A emissora começa a usar mais efetivamente as duas câmeras Viper, para cinema digital, que até então estavam sendo usadas apenas na produção de alguns interprogramas. Conforme explica o diretor de engenharia da emissora, José Chaves de Oliveira, só agora a TV Cultura conseguiu montar uma estrutura de finalização capaz de trabalhar com a Viper. Marcelo de Oliveira Amiky, diretor de produção do canal, conta que os primeiros trabalhos serão telefilmes feitos em parceria com a produção independentes. O primeiro deles deve começar a rodar na próxima semana. “Queremos também produzir para cinema”, diz Markun. Entre os projetos está um longa-metragem do infantil “Cocoricó”, que já tem sua nova temporada produzida em alta definição.

TV Brasil lança primeiro canal digital na cidade de Brasília

No dia em que a Brasília completou 49 anos, 21 de abril, a TV Brasil lançou seu canal digital na cidade.

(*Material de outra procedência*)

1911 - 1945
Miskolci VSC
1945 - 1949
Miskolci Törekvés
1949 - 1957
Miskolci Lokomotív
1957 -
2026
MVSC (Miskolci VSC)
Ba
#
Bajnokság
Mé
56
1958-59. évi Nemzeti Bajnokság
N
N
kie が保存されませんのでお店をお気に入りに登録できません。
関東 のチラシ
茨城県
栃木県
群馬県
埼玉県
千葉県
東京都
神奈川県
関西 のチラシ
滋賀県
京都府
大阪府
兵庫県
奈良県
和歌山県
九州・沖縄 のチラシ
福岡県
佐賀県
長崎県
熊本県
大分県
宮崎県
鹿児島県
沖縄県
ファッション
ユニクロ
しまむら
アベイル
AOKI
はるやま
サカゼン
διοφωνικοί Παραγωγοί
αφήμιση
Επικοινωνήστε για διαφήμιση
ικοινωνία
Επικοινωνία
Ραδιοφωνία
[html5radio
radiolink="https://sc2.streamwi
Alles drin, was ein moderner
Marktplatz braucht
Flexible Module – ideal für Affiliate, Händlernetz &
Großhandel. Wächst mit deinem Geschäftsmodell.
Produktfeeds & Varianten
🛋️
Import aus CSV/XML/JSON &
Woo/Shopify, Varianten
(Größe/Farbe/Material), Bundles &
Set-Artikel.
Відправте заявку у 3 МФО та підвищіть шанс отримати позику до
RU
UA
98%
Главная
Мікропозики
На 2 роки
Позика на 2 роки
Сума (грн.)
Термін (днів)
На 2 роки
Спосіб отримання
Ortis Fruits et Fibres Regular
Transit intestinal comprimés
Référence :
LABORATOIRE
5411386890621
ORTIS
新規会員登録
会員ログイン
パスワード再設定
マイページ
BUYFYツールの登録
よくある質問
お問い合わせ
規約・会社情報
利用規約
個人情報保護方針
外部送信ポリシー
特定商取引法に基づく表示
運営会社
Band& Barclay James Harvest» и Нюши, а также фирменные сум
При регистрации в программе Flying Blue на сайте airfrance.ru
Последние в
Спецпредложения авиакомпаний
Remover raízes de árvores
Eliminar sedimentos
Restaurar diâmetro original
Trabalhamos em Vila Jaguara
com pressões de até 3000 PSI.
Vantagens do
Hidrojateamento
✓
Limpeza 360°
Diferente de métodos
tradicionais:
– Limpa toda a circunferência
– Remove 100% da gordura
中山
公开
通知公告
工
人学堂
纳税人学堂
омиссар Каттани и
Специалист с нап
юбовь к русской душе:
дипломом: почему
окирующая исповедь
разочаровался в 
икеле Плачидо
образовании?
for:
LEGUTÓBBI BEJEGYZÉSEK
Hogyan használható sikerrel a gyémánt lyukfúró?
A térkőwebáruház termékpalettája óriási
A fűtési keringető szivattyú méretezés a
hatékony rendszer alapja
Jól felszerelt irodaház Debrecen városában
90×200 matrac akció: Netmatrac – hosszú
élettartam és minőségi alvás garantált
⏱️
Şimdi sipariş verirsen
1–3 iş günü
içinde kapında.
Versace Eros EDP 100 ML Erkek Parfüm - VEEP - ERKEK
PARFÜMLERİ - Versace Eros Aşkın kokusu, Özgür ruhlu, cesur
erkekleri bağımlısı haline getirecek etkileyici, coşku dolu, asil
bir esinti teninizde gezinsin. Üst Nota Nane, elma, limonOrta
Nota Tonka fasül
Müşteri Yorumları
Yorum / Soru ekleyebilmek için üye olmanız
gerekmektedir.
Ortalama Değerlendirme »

A emissora pública largou na frente, antecipandou-se em apenas um dia à TV Globo Brasília, que lançará o seu canal digital nesta terça-feira (22) na capital federal.

Veiculada no canal 15 da faixa UHF, a programação digital da TV Brasil nasce com a promessa de aproveitar as funcionalidades desta tecnologia. "Vamos fazer a multiprogramação e a interatividade, na qual o telespectador poderá interferir nos programas que estiver vendo", disse a presidente da Empresa Brasil de Comunicação (mantenedora da emissora), Tereza Cruvinel.

Ao Observatório do Direito à Comunicação, Cruvinel informou que a equipe ténica da TV já trabalha em aplicativos interativos a serem utilizados no canal digital. No entanto, não há previsão para o uso destes, até pelo fato de ainda não estarem disponíveis no mercado conversores com o middleware Ginga, componente que possibilita este tipo de funcionalidade.

Anatel promove audiências públicas sobre qualidade e universalização da telefonia fixa

A Agência Nacional de Telecomunicações (Anatel) promoverá seis audiências públicas sobre as propostas de novos condicionamentos, metas de qualidade e universalização para o Serviço Telefônico Fixo Comutado (STFC). As audiências serão realizadas em Manaus (28 e 29 de abril), Salvador (7 e 8 de maio), São Paulo (13 e 14 de maio), Brasília (18 e 19 de maio), Florianópolis (21 e 22 de maio) e Rio de Janeiro (26 e 27 de maio), com a finalidade de possibilitar à sociedade o direito de manifestação sobre essas propostas.

No primeiro dia, serão tratadas as propostas de alteração dos Contratos de Concessão do STFC (no horário previsto das 8 h às 13 h) e de Plano Geral de Metas de Qualidade – PGMQ (das 13 h às 18 h). No segundo dia, no horário previsto das 8 h às 13 h, será tratada a proposta de Plano Geral de Metas de Universalização (PGMU).

TV Cultura e Abril devem receber licença experimental para multiprogramação

Reproduzido do Comunique-se

O Ministério das Comunicações deve anunciar em breve a concessão de licença para que a TV Cultura e o grupo Abril possam utilizar a multiprogramação em caráter experimental. A informação foi dada pelo assessor da Casa Civil, André Barbosa, ao site Telecom Online.
A licença experimental deve contornar a polêmica gerada pela suspensão da multiprogramação da TV Cultura.

No início de março, o ministro das Comunicações, Hélio Costa, pediu que a emissora retirasse os canais Univesp TV e Multicultura do ar, já que a multiprogramação para as TVs abertas ainda não estava regulamentada. No momento, apenas as TVs públicas federais podem utilizar o serviço, que permite a veiculação de quatro programações diferentes pelo mesmo espectro digital. "A Cultura tratou como se estivesse baseada no uso de bens de propriedade do estado quando, na verdade, são federais", afirmou Barbosa. O Ministério das Comunicações informa que o caso das licenças experimentais ainda está sendo analisado e não existe prazo para o anúncio da decisão.